I assumed we'd be comparing to the predicted outcome from no treatment, but I suppose if you wait until Hospice time there's not going to be much success with even the best virus compared to doing nothing. Which raises other questions about just how long and at what cost we try to delay the inevitable.

For many drug trials, the "control" group isn't getting no drugs - they're getting the current standard of care, whatever that is.
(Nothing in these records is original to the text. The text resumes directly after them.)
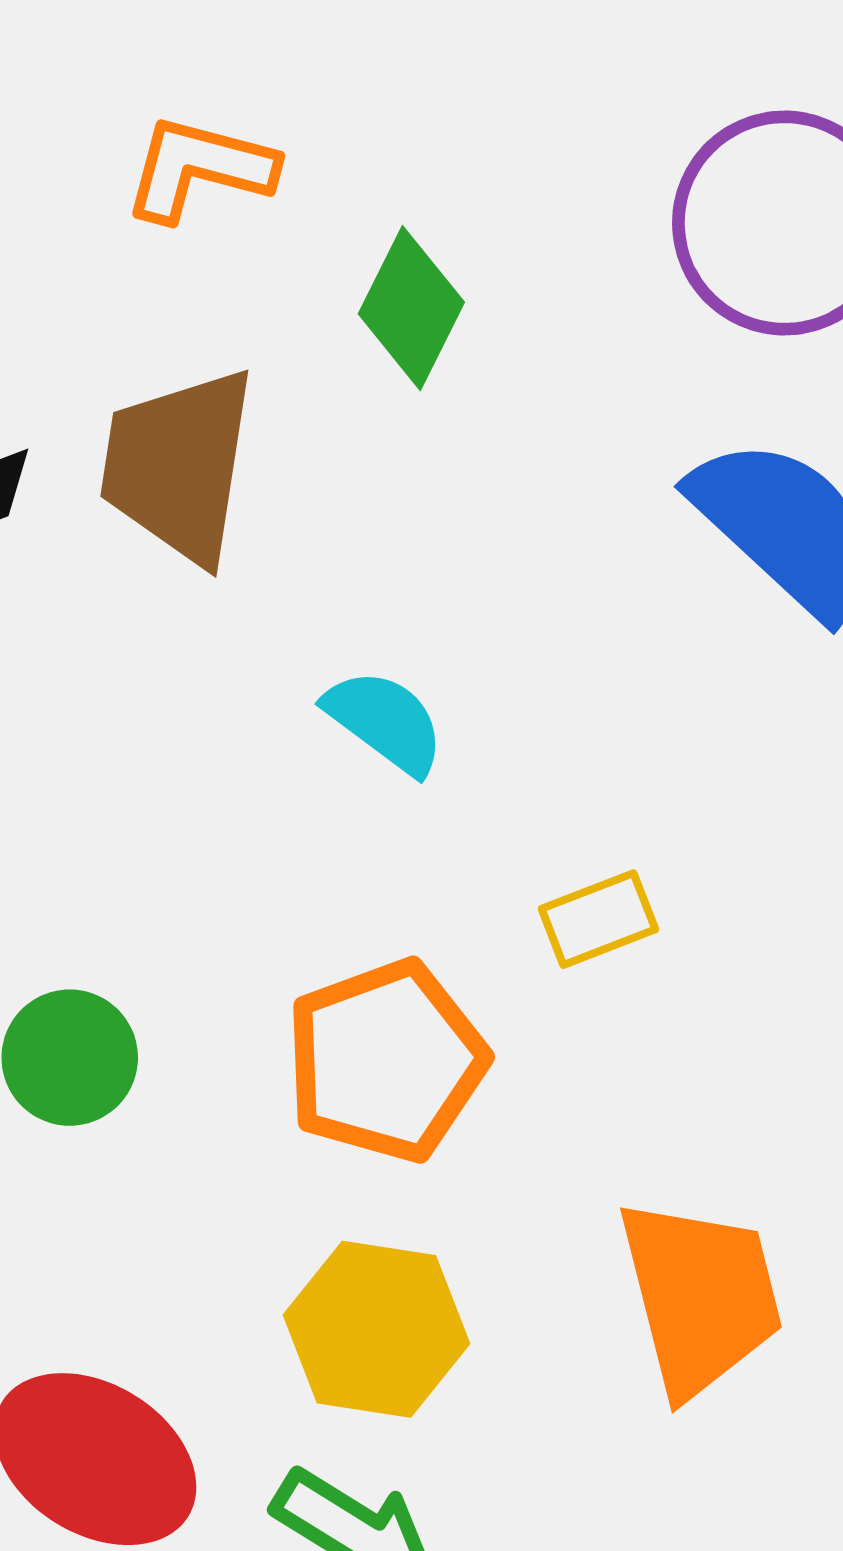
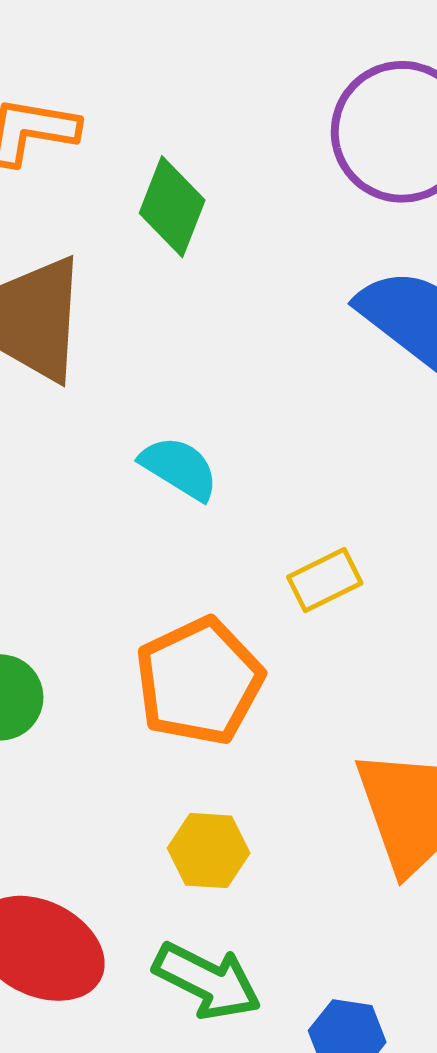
yellow hexagon: (376, 1329) -> (209, 851), size x0.7

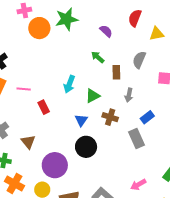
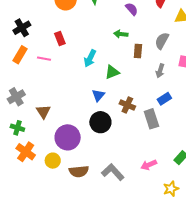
green arrow: (98, 57) -> (121, 34), turned -40
gray arrow: (129, 95) -> (160, 71), moved
red rectangle: (44, 107) -> (60, 38), moved
brown cross: (110, 117) -> (127, 105), moved

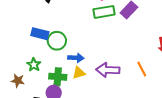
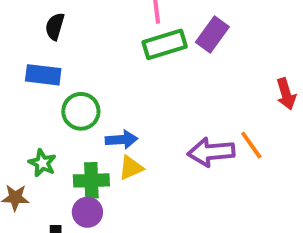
blue rectangle: (40, 34) -> (43, 75), moved
purple arrow: (108, 70) -> (211, 152), moved

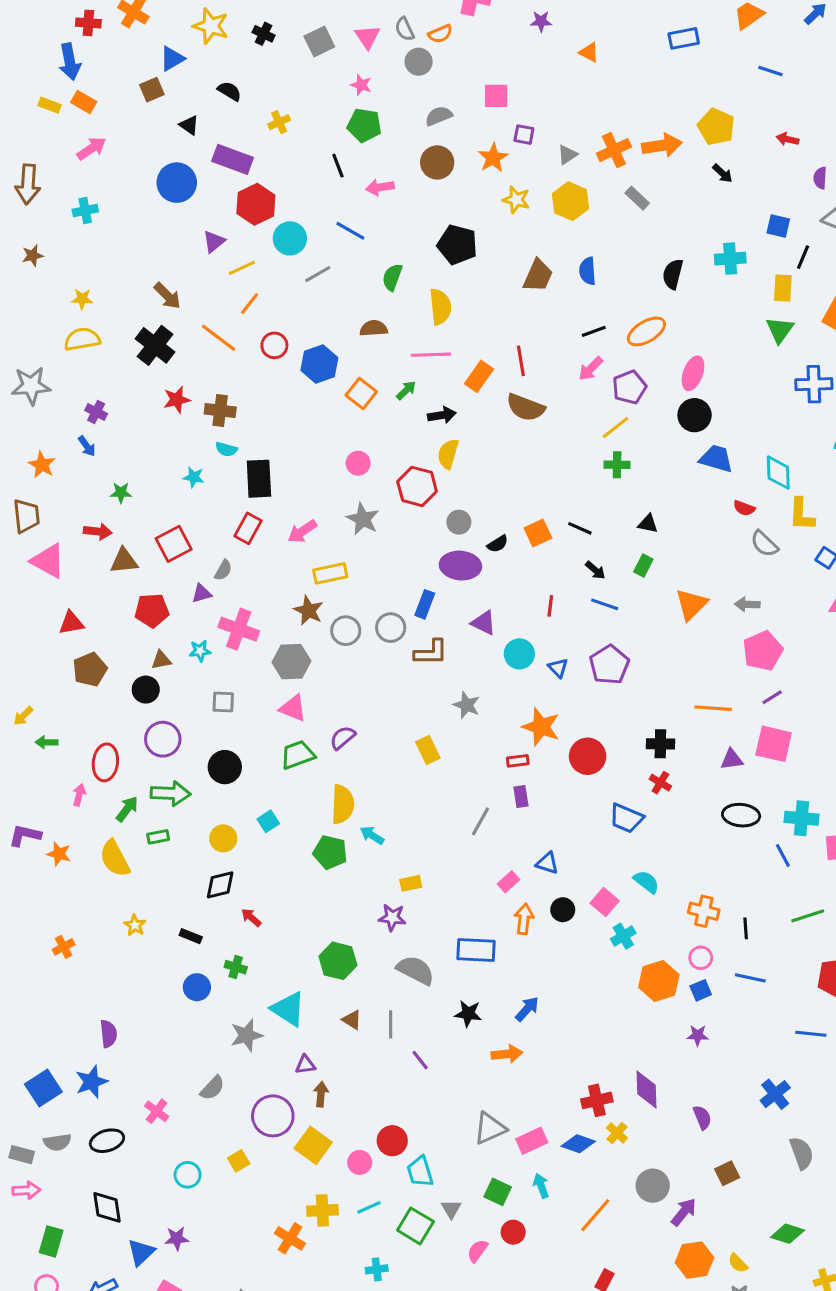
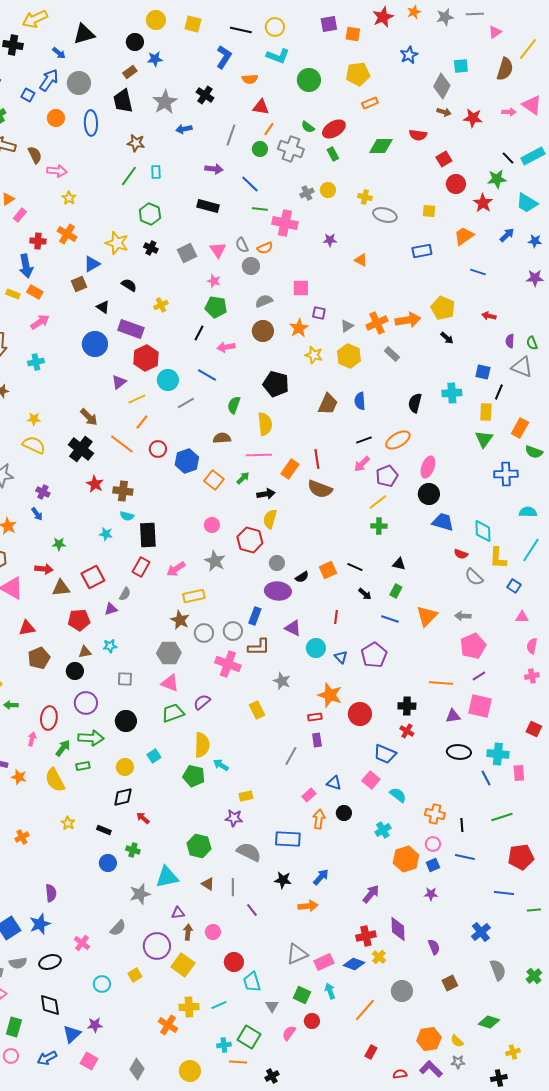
black line: (338, 166) -> (199, 333), turned 49
yellow semicircle: (82, 339) -> (34, 445), turned 35
red star: (177, 400) -> (95, 484), turned -30
blue line: (605, 604) -> (390, 619), moved
pink cross: (239, 629) -> (228, 664), moved
pink square: (605, 902) -> (371, 780), moved
cyan triangle: (288, 1009) -> (167, 877), turned -45
pink circle: (360, 1162) -> (213, 932), moved
purple arrow: (684, 1212) -> (371, 894), moved
green square: (415, 1226) -> (249, 1037), moved

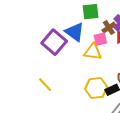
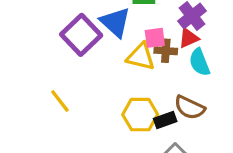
brown cross: (109, 28) -> (166, 51), moved, turned 32

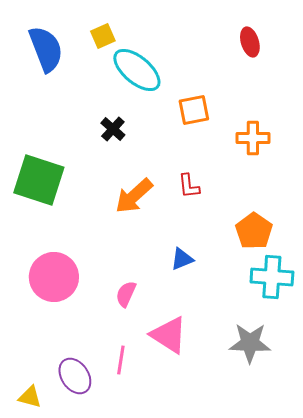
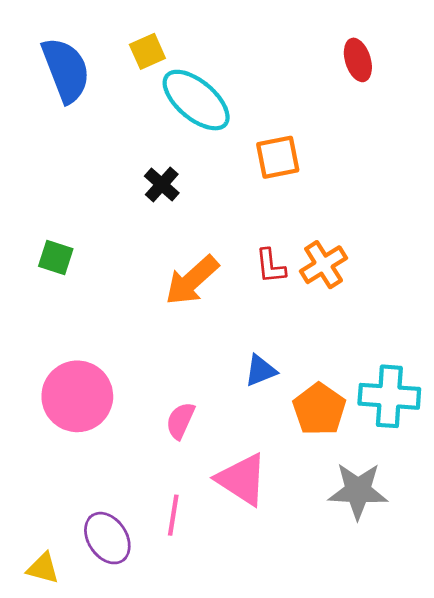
orange cross: (253, 138) -> (324, 265), moved, turned -32
green square: (39, 180) -> (56, 257), size x0.5
orange pentagon: (254, 231) -> (319, 409), moved

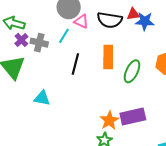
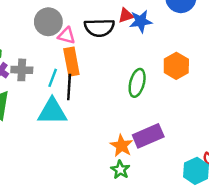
cyan line: (64, 36) -> (53, 78), moved
orange rectangle: (108, 57) -> (71, 62), moved
cyan triangle: (42, 98) -> (52, 111), moved, size x1.5

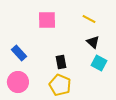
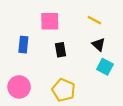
blue rectangle: (19, 53) -> (23, 45), moved, turned 49
black rectangle: (61, 62) -> (60, 50), moved

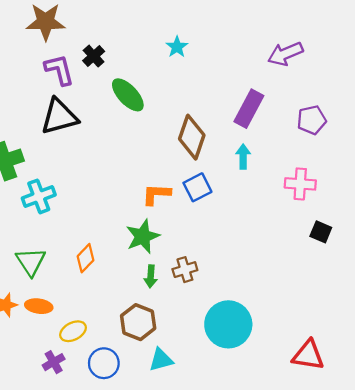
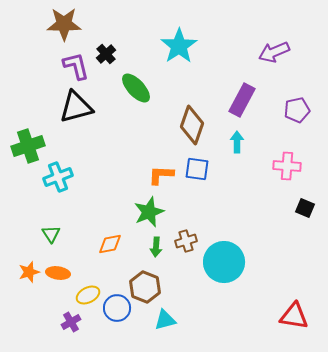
cyan star: (177, 47) -> (179, 46), size x1.8
blue square: (197, 187) -> (197, 169), turned 35
orange diamond: (86, 258) -> (110, 244), moved, turned 35
green triangle: (31, 262) -> (51, 234), size x0.7
cyan circle: (228, 324) -> (224, 262), moved
blue circle: (104, 363) -> (117, 308), moved

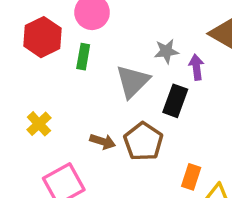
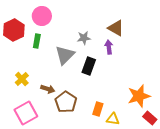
purple arrow: (196, 67) -> (109, 47), moved
yellow cross: (39, 124) -> (22, 79), moved
brown pentagon: (143, 142) -> (66, 102), moved

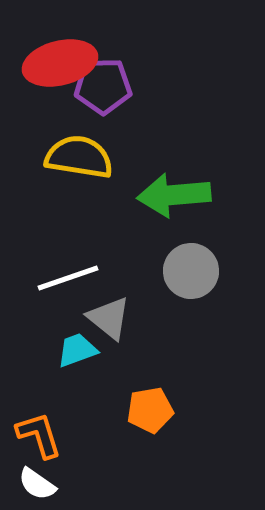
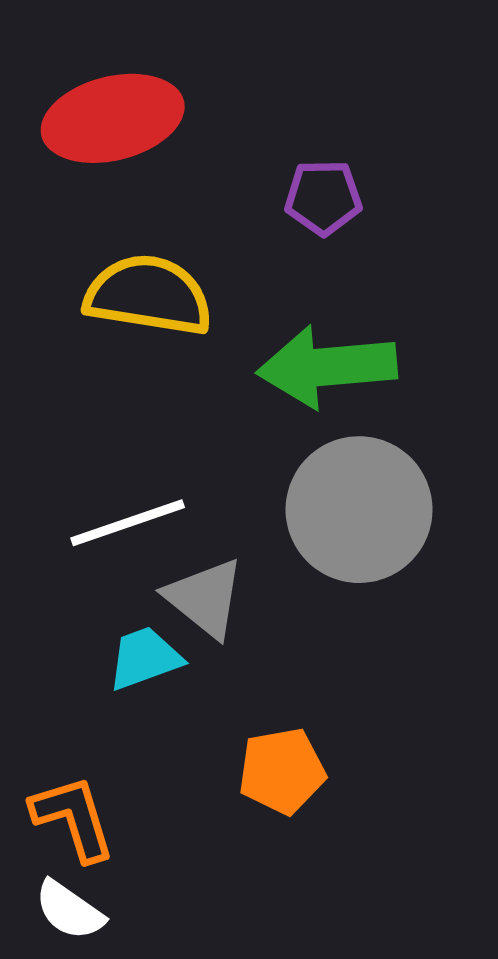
purple pentagon: (103, 86) -> (323, 197), moved, size x0.7
gray circle: (191, 271) -> (359, 510), size x1.4

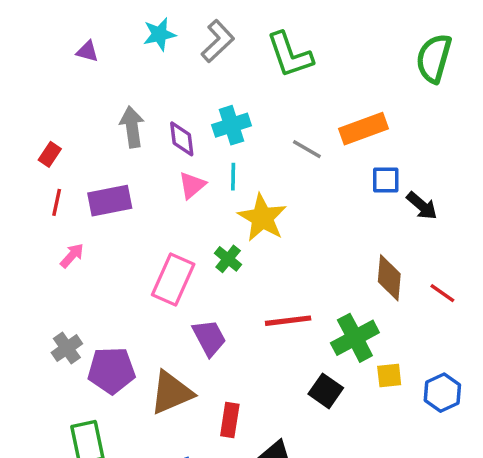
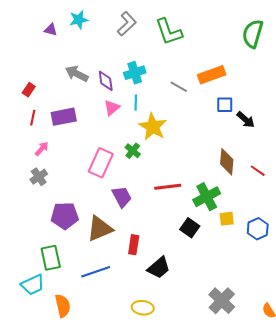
cyan star: (159, 34) -> (79, 20), moved
gray arrow: (132, 127) -> (77, 74), turned -55
gray cross: (67, 348) -> (39, 177), moved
It's not just that. If it's not properly and exhaustively tested, then they open themselves up to litigation by people who recover less than 100% or who have a new symptom.

It's also worth noting that there is a constant sussurus of "miracle cure for foo!" that doesn't actually pan out in the long run.

Both very good points. To the first though, I imagine you could sign away your rights to post-treatment legal action beforehand.

The main problem with that is you will have a lot if nefarious groups abusing the situation. Desperate people will sign away their rights without understanding their risks. And even though they may already be dying, they can always suffer more. I fear this would lead to dangerous experimentations.